Floating point accuracy problems in DatetimeIndex.round · Issue #14440 · pandas-dev/pandas (original) (raw)

A small, complete example of the issue

There is a slight problem when using the rounding methods of DatetimeIndex (round, floor, ceil) to high frequencies as illustrated by this example:

pd.DatetimeIndex(['2016-10-17 12:00:00.0015']).round('ms') DatetimeIndex(['2016-10-17 12:00:00.001999872'], dtype='datetime64[ns]', freq=None)

The problem is here in the TimelikeOps._round method:

 result = (unit * rounder(values / float(unit))).astype('i8')

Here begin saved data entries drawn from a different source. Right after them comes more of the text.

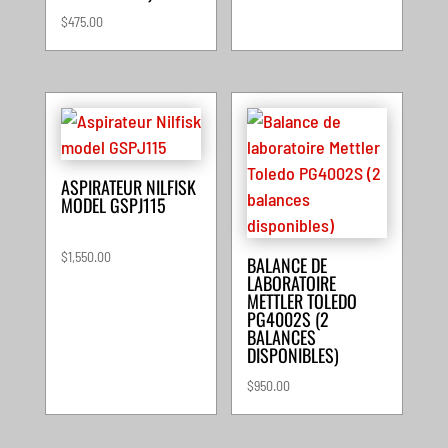
$
475.00
ASPIRATEUR NILFISK
MODEL GSPJ115
$
1,550.00
BALANCE DE
LABORATOIRE
METTLER TOLEDO
PG4002S (2
BALANCES
DISPONIBLES)
$
950.00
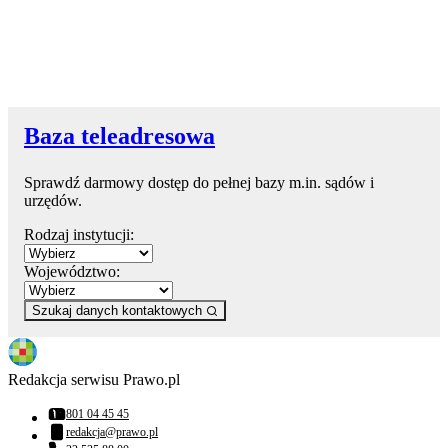
Baza teleadresowa
Sprawdź darmowy dostęp do pełnej bazy m.in. sądów i
urzędów.
Rodzaj instytucji:
Województwo:
Szukaj danych kontaktowych
Redakcja serwisu Prawo.pl
801 04 45 45
Numer telefonu:
redakcja@prawo.pl
Adres email:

rounder(values / float(unit)) returns an array of floats containing the multiples of unit required. However, although the values look like ints, when multiplied by unit the result can be off due to floating point accuracy. Replacing it with

 result = (unit * rounder(values / float(unit)).astype('i8'))

Should fix the problem. I'm willing to do a PR to fix it.

Output of pd.show_versions()

pandas: 0.19.0
nose: None
pip: 8.1.2
setuptools: 27.2.0
Cython: None
numpy: 1.11.1
scipy: None
statsmodels: None
xarray: None
IPython: 5.1.0
sphinx: None
patsy: None
dateutil: 2.5.3
pytz: 2016.6.1
blosc: None
bottleneck: None
tables: 3.2.3.1
numexpr: 2.6.1
matplotlib: 1.5.3
openpyxl: None
xlrd: None
xlwt: None
xlsxwriter: None
lxml: None
bs4: None
html5lib: None
httplib2: None
apiclient: None
sqlalchemy: 1.0.13
pymysql: 0.7.6.None
psycopg2: None
jinja2: 2.8
boto: None